Tuesday, April 25, 2006

The Lost "Worlds" of William Bronk--(a call for comments)


Some friends and I are putting together an AWP proposal which will be, in a sense, a tribute to the often neglected work of the late William Bronk. My leg of the thing is "pleasure," essentially. I'm in the early stages. Why read Bronk? And also, why don't we read him? As I reread and read for the first time many selections from his nine or so volumes, i'm struck by how, on the surface, he (and this is no slight) seems to have written the same poem time and again. “It is always hard like this, not having a world, / to imagine one…And oh, it is always a world and not a world” (“At Tikal").

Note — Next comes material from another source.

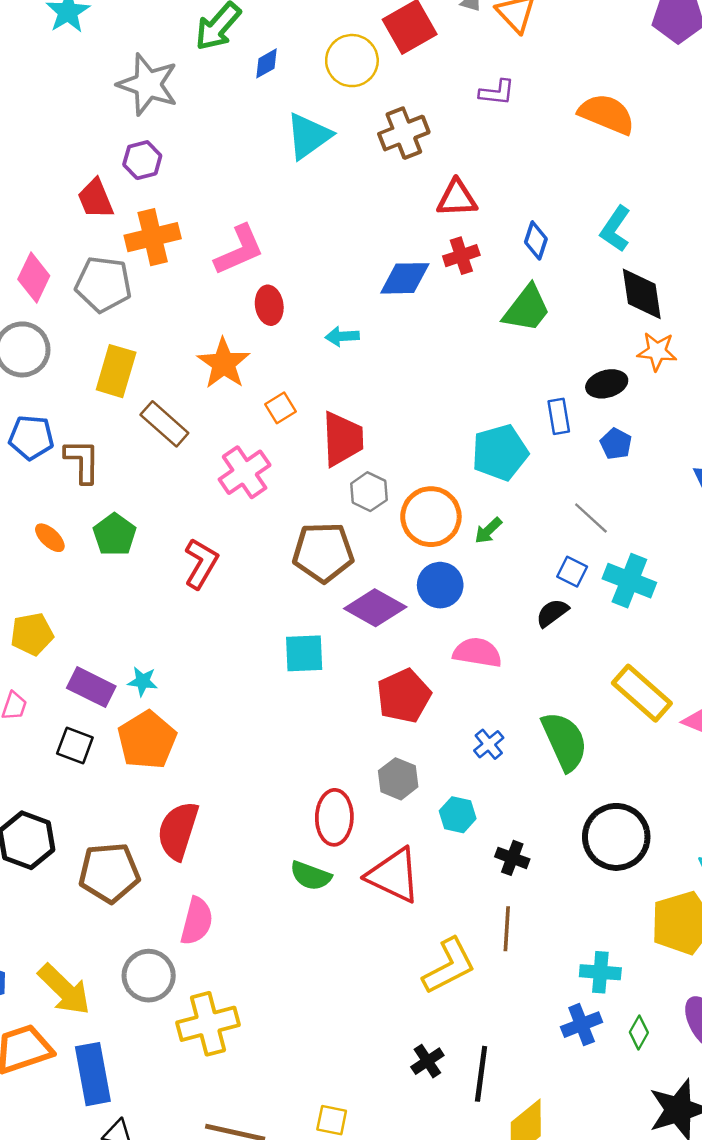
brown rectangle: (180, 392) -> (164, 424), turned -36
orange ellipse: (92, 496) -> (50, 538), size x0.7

With his unique brand of dialectics, and his often intellectual and rhetorical investigations (which can sometimes soar with their resulting abstractions) Bronk’s poems are often propositions to be tested--both asserting and yanking from under us what we may have thought was essential, was fixed to/in our lives, what was the very scaffolding of our existence. Bronk’s poems themselves are seemingly devoid of the common triggers of contemporary poetic pleasure, especially those flowing from the spring of William Carlos Williams’ famous dictum: “No ideas but in things.” And of course, Bronk’s poetry resists metaphor, largely. Yet, as readers we notice the philosophy in/of his poems riding the great wave of the lyric tradition. Bronk's investigative discourse always remains fresh, but perhaps most noticeably distinct, is that it is never afraid of size or scale. This is most honest. And for the willing reader, the wonder in Bronk’s "worlds," which are never the same "worlds" twice, is in his absolute desire for truth in them.

What do you think of William Bronk?

1 comment:

christopher salerno said...

Ross.

Thanks for that. Interesting response to Silliman's post today, at your place. I've placed "Little Fury" on Whirligig's roll.